Pete Kirkham said...

In my experience, the main reason for asking the question is to see whether the candidate understands recursion and the visitor pattern. The candidate is told to assume the tree structure's interface, so you should give the code you wrote in your last post to them, making the exercise shorter.

The candidate should ask whether the tree is balanced, or how deep the tree is if not. The answer to the question is then five lines of code using the visitor pattern, as long as the depth of the tree is low enough to fit within the bounds of the stack. Balanced trees will always fit in stack.

<V> void depthFirstPostOrder ( Node<V> node, Visitor<V> visitor ) {
  if ( node != null ) {
    depthFirst(node.getLeft());
    depthFirst(node.getRight());
    visitor.visit(node);
  }
}

If the tree is large and unbalanced then either an explicit stack or mutation of the tree is required to store the return path. The mutation approach requires no extra storage but is not thread safe, and requires its fixing up to be put in a finally clause in case the visitor throws. Double dispatch may be combined with the visitor pattern to handle heterogeneous trees.

Anonymous said...

Thanks, Pete. Spot on, as always. "Within the bounds of the stack" is an interesting comment.

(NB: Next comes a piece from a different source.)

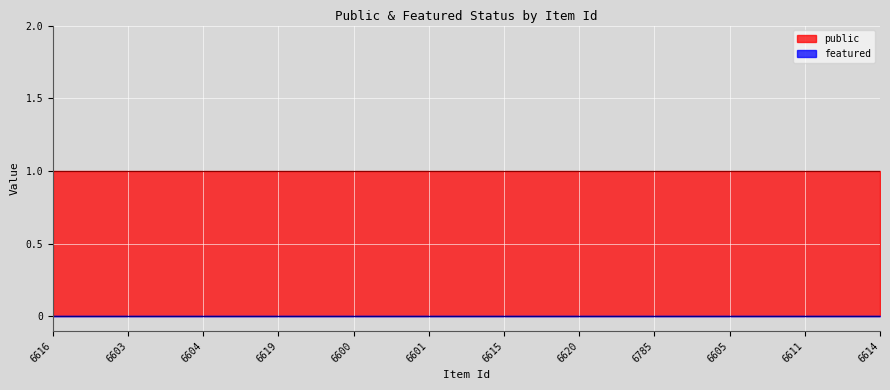

Rank the series by their maximum value, from highest to lowest.

public, featured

If tree is very large, I suppose the clean recursive calls would have to be unrolled. Is this a case where the lack of tail recursion in Java would be most keenly missed?

Pete Kirkham said...

Not really - the tree can recurse to either branch, so you still consume stack even if one of the calls is in a tail position and eliminated.